- **Required action a**
From the forum answer on gas dissociation, return the part that opens with the words containing "P_(AB)alpha^2 + K_Palpha" and closes with "(sqrt(K_P^2 + 4K_PP_(AB)))/(2P_(AB))", copied word for word.

- **Selected excerpt**
Derive an expression for the fraction of dissociation of a diatomic gas molecule into two gaseous atoms?

1 Answer
Aug 12, 2017

Suppose we had a simple dissociation reaction:

AB(g) -> A(g) + B(g)

Then the expression for K_P would be:

K_P = (P_A P_B)/(P_(AB))

where P_i is the partial pressure of i at equilibrium.

AB would dissociate so that its partial pressure decreases by x and the partial pressures of A and B would be x each...

=> K_P = x^2/(P_(AB) - x)

The fraction of dissociation is defined by

alpha = x/P_(AB).

Thus...

K_P = (alphaP_(AB))^2/(P_(AB) - alphaP_(AB))

= (alpha^2P_(AB)^2)/((1 - alpha)P_(AB))

= (alpha^2)/(1 - alpha)P_(AB)

And so...

K_P - K_Palpha = P_(AB)alpha^2

P_(AB)alpha^2 + K_Palpha - K_P = 0

This becomes a quadratic equation in alpha:

color(blue)(alpha) = (-K_P pm sqrt(K_P^2 - 4(P_(AB))(-K_P)))/(2P_(AB))

= (-K_P pm sqrt(K_P^2 + 4K_PP_(AB)))/(2P_(AB))

= -K_P/(2P_(AB)) pm (sqrt(K_P^2 + 4K_PP_(AB)))/(2P_(AB))

= -K_P/(2P_(AB)) pm sqrt(K_P^2/(4P_(AB)^2) + K_P/P_(AB))

= -K_P/(2P_(AB)) pm K_P/(P_(AB))sqrt(1/4 + P_(AB)/K_P)

= color(blue)(K_P/(P_(AB))[-1/2 pm sqrt(1/4 + P_(AB)/K_P)])

I think that's about as simple as I can get it...

- **Required action b**
Retype the records word for word, from their start through the line containing "Marote empossado presidente da", leaving the pictures out.

- **Records for this exercise**
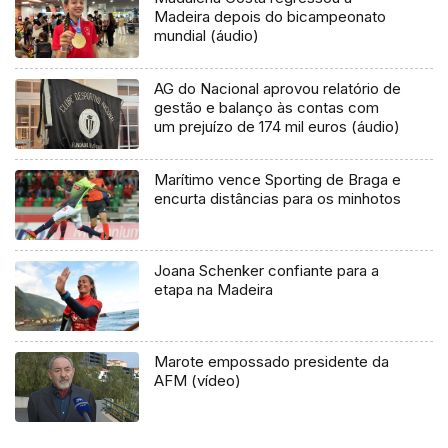
Madeira depois do bicampeonato
mundial (áudio)
AG do Nacional aprovou relatório de
gestão e balanço às contas com
um prejuízo de 174 mil euros (áudio)
Marítimo vence Sporting de Braga e
encurta distâncias para os minhotos
Joana Schenker confiante para a
etapa na Madeira
Marote empossado presidente da
AFM (vídeo)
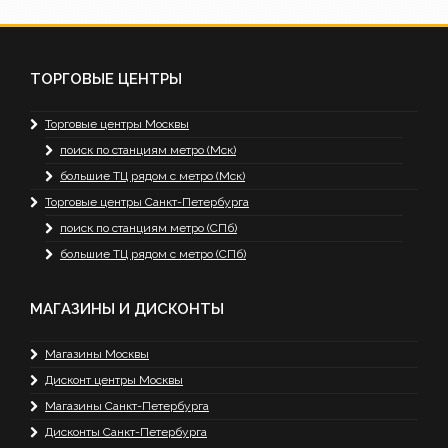
ТОРГОВЫЕ ЦЕНТРЫ
Торговые центры Москвы
поиск по станциям метро (Мск)
большие ТЦ рядом с метро (Мск)
Торговые центры Санкт-Петербурга
поиск по станциям метро (СПб)
большие ТЦ рядом с метро (СПб)
МАГАЗИНЫ И ДИСКОНТЫ
Магазины Москвы
Дисконт центры Москвы
Магазины Санкт-Петербурга
Дисконты Санкт-Петербурга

- **Worked solution a**
P_(AB)alpha^2 + K_Palpha - K_P = 0

This becomes a quadratic equation in alpha:

color(blue)(alpha) = (-K_P pm sqrt(K_P^2 - 4(P_(AB))(-K_P)))/(2P_(AB))

= (-K_P pm sqrt(K_P^2 + 4K_PP_(AB)))/(2P_(AB))

= -K_P/(2P_(AB)) pm (sqrt(K_P^2 + 4K_PP_(AB)))/(2P_(AB))

- **Worked solution b**
Madeira depois do bicampeonato
mundial (áudio)
AG do Nacional aprovou relatório de
gestão e balanço às contas com
um prejuízo de 174 mil euros (áudio)
Marítimo vence Sporting de Braga e
encurta distâncias para os minhotos
Joana Schenker confiante para a
etapa na Madeira
Marote empossado presidente da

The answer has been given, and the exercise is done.